> **Task to complete**
Recast the text lines from these rows as a Markdown table with two columns, No. and Text, numbering each line in order and skipping blank lines. Leave the pictures out of the answer.

> **Provided information**
>>>
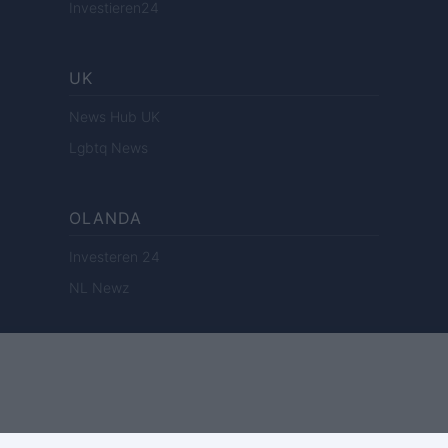
Investieren24
UK
News Hub UK
Lgbtq News
OLANDA
Investeren 24
NL Newz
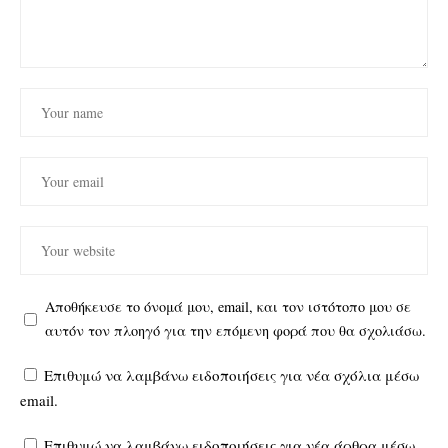
Αποθήκευσε το όνομά μου, email, και τον ιστότοπο μου σε
αυτόν τον πλοηγό για την επόμενη φορά που θα σχολιάσω.
Επιθυμώ να λαμβάνω ειδοποιήσεις για νέα σχόλια μέσω
email.
Επιθυμώ να λαμβάνω ειδοποιήσεις για νέα άρθρα μέσω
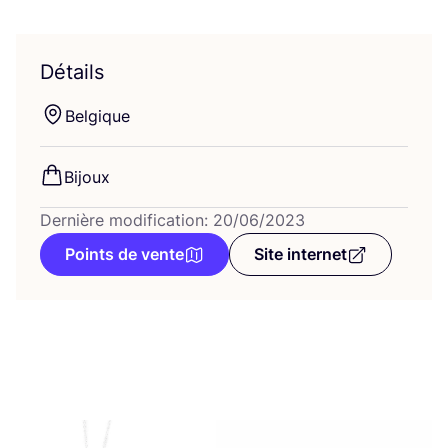
Détails
Bel­gique
Bijoux
Dernière modification: 20/06/2023
Points de vente
Site internet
<<<
> **Solution to this problem**
| No. | Text |
|---|---|
| 1 | Investieren24 |
| 2 | UK |
| 3 | News Hub UK |
| 4 | Lgbtq News |
| 5 | OLANDA |
| 6 | Investeren 24 |
| 7 | NL Newz |
| 8 | Αποθήκευσε το όνομά μου, email, και τον ιστότοπο μου σε |
| 9 | αυτόν τον πλοηγό για την επόμενη φορά που θα σχολιάσω. |
| 10 | Επιθυμώ να λαμβάνω ειδοποιήσεις για νέα σχόλια μέσω |
| 11 | email. |
| 12 | Επιθυμώ να λαμβάνω ειδοποιήσεις για νέα άρθρα μέσω |
| 13 | Détails |
| 14 | Bel­gique |
| 15 | Bijoux |
| 16 | Dernière modification: 20/06/2023 |
| 17 | Points de vente |
| 18 | Site internet |